◆ RECORDS TO PROCESS ◆
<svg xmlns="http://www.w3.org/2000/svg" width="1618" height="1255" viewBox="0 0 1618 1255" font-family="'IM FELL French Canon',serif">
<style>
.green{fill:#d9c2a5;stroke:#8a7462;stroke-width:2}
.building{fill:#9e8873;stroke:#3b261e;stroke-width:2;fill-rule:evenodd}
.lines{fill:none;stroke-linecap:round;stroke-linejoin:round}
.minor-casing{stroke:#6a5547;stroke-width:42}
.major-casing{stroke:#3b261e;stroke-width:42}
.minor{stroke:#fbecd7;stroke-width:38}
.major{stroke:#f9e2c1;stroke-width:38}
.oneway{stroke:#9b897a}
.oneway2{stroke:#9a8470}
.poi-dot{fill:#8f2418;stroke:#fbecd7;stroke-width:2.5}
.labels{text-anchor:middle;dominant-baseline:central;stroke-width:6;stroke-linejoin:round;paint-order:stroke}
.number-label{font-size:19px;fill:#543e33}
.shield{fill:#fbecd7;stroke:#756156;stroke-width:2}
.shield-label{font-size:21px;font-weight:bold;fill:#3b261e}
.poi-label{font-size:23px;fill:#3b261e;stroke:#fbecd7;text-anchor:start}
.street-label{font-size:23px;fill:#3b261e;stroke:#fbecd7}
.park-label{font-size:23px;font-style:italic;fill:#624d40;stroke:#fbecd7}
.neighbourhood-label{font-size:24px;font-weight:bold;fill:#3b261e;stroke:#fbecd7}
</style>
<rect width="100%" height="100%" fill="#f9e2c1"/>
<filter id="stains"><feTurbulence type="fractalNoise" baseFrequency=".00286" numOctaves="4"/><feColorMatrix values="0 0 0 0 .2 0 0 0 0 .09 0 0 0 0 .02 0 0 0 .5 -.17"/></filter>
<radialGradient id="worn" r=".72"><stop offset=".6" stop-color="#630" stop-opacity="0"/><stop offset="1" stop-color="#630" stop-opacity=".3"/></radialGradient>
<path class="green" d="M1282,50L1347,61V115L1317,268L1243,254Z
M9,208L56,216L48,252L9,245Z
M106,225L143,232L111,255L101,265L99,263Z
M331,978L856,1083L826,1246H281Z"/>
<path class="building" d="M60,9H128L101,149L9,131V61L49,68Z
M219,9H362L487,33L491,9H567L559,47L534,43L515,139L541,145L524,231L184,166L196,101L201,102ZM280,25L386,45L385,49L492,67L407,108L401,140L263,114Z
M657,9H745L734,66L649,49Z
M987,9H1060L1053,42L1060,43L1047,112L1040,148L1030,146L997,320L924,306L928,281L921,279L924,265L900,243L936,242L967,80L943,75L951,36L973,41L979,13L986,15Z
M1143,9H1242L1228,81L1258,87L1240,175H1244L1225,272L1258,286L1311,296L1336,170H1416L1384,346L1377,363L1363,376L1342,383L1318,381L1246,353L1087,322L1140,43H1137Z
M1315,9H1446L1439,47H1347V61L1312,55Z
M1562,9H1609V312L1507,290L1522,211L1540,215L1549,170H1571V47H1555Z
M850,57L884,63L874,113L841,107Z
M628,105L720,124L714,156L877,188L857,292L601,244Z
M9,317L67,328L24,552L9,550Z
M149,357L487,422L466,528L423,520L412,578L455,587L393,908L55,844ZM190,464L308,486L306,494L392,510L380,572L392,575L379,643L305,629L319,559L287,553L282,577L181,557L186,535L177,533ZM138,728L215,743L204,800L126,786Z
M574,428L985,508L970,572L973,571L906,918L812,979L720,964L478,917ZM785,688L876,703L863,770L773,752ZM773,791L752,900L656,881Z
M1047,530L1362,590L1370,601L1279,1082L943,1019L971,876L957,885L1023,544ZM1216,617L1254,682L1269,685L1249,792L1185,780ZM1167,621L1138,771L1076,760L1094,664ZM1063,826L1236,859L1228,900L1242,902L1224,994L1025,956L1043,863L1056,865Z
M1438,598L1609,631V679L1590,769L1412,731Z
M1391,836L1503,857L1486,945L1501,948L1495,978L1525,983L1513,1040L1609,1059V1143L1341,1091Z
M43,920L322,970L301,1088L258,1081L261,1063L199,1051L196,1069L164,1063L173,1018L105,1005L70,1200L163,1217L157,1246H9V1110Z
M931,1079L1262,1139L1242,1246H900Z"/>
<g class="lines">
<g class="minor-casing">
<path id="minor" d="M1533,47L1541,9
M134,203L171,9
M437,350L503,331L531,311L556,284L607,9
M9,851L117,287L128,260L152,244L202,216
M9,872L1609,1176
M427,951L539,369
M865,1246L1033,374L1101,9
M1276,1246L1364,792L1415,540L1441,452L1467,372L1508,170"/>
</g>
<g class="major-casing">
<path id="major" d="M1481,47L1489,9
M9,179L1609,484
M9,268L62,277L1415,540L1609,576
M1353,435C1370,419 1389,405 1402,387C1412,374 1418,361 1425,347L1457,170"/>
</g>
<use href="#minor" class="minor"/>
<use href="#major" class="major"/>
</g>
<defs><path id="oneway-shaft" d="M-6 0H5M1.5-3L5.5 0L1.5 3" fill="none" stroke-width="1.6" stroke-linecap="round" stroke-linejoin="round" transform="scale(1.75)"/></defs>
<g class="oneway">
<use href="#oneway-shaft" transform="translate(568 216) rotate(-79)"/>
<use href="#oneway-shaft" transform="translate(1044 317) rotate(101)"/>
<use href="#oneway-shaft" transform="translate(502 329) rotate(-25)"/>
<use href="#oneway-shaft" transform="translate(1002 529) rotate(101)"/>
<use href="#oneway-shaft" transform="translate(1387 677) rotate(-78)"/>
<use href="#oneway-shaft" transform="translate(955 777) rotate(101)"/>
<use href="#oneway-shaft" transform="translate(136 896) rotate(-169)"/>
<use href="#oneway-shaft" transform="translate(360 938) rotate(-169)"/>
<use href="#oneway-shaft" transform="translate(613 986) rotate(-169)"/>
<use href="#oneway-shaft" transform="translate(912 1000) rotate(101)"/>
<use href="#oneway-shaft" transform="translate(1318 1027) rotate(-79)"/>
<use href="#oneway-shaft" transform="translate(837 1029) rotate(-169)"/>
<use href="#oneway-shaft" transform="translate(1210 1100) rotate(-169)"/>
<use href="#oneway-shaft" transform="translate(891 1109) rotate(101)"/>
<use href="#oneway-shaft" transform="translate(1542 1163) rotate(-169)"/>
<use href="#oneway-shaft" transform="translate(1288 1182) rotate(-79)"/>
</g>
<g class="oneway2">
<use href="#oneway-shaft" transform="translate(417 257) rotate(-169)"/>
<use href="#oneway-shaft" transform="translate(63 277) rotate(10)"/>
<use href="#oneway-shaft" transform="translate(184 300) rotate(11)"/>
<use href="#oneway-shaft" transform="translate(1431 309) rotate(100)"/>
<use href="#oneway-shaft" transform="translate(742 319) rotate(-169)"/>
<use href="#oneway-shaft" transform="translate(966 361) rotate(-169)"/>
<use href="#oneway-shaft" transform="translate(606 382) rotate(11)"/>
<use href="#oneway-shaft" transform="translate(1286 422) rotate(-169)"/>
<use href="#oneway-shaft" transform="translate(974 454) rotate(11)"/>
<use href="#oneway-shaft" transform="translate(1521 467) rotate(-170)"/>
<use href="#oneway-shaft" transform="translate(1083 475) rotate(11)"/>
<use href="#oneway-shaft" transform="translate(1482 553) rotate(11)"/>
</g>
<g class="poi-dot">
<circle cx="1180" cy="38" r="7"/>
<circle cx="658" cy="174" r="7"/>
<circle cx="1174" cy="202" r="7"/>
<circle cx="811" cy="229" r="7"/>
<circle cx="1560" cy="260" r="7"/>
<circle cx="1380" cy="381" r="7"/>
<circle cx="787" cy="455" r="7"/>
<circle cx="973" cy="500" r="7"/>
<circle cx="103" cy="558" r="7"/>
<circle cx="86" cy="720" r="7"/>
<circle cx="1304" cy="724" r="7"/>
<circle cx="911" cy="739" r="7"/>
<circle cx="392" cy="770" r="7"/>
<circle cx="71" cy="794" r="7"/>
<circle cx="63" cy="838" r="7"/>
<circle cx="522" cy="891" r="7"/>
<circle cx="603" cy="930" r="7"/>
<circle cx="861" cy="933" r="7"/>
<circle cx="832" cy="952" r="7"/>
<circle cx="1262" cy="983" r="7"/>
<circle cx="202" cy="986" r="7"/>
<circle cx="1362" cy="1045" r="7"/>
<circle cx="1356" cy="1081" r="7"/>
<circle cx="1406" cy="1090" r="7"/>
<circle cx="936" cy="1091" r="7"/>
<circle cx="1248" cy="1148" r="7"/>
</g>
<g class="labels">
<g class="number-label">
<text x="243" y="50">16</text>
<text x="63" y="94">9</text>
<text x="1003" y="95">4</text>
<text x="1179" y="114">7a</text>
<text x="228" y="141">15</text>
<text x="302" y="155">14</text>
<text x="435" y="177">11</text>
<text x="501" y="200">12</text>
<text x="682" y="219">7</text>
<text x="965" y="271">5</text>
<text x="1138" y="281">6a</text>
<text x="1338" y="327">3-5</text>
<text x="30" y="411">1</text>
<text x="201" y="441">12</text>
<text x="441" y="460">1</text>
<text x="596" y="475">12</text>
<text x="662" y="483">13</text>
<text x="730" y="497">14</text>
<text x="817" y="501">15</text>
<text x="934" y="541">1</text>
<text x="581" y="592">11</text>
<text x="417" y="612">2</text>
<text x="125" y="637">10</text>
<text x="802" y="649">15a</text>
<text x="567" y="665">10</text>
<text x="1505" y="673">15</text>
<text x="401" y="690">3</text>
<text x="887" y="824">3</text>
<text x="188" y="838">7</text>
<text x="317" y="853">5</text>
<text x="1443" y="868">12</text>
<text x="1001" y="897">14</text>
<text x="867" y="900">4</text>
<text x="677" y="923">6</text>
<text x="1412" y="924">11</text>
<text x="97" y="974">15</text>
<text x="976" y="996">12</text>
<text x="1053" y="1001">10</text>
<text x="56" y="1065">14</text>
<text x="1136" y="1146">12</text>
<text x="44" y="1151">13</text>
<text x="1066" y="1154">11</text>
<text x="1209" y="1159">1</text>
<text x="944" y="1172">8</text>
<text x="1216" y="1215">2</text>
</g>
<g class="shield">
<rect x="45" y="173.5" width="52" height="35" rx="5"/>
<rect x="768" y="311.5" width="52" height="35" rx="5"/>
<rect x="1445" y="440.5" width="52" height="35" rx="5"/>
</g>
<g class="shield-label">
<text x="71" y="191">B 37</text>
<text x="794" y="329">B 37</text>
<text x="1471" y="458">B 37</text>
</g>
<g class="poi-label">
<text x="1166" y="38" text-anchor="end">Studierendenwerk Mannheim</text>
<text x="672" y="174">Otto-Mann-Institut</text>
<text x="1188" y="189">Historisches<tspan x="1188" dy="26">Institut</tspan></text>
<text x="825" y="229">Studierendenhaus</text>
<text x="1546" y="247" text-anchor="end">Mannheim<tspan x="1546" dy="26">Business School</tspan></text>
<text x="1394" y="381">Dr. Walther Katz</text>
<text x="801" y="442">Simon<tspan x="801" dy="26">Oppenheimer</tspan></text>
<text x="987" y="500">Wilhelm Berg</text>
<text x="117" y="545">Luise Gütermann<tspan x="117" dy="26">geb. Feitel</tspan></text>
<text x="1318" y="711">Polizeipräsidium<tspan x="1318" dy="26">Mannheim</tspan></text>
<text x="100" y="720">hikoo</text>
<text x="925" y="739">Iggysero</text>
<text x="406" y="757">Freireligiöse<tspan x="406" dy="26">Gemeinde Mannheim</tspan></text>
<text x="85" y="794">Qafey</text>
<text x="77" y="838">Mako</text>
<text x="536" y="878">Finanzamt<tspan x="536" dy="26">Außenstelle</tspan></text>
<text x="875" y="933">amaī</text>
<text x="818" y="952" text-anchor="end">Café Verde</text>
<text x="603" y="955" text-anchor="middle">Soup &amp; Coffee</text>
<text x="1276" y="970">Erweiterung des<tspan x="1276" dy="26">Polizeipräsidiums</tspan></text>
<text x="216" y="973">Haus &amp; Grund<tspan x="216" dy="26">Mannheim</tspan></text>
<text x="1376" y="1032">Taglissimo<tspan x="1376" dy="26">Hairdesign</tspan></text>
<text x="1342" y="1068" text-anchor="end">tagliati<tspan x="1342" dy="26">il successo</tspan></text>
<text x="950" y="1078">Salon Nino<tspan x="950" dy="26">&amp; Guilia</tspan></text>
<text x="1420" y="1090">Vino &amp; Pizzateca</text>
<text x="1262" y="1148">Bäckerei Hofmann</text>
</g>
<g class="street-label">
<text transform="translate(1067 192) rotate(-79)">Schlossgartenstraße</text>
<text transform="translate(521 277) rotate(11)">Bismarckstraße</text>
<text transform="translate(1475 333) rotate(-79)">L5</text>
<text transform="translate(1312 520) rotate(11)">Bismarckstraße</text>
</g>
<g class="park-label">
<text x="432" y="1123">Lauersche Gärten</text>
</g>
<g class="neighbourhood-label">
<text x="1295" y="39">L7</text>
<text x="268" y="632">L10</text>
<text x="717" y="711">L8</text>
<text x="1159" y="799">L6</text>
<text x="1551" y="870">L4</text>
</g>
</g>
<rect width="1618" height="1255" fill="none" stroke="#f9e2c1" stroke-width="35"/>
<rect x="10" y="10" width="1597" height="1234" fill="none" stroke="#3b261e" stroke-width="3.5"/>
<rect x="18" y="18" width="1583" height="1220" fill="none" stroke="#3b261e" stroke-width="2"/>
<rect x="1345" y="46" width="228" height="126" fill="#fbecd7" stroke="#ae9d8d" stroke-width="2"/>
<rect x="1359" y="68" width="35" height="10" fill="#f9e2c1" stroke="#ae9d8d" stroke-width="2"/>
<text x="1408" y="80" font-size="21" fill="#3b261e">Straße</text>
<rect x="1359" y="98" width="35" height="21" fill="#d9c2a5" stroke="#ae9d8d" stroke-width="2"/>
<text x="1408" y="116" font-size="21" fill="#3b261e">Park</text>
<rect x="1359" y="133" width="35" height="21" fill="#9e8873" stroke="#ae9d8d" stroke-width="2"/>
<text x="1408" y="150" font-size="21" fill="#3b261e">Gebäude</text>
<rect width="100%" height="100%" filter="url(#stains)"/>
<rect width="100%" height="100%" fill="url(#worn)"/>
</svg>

◆ THE PROBLEM ◆
Search the listing above for lines containing "worn", and copy them.

◆ ANSWER BOX ◆
<radialGradient id="worn" r=".72"><stop offset=".6" stop-color="#630" stop-opacity="0"/><stop offset="1" stop-color="#630" stop-opacity=".3"/></radialGradient>
<rect width="100%" height="100%" fill="url(#worn)"/>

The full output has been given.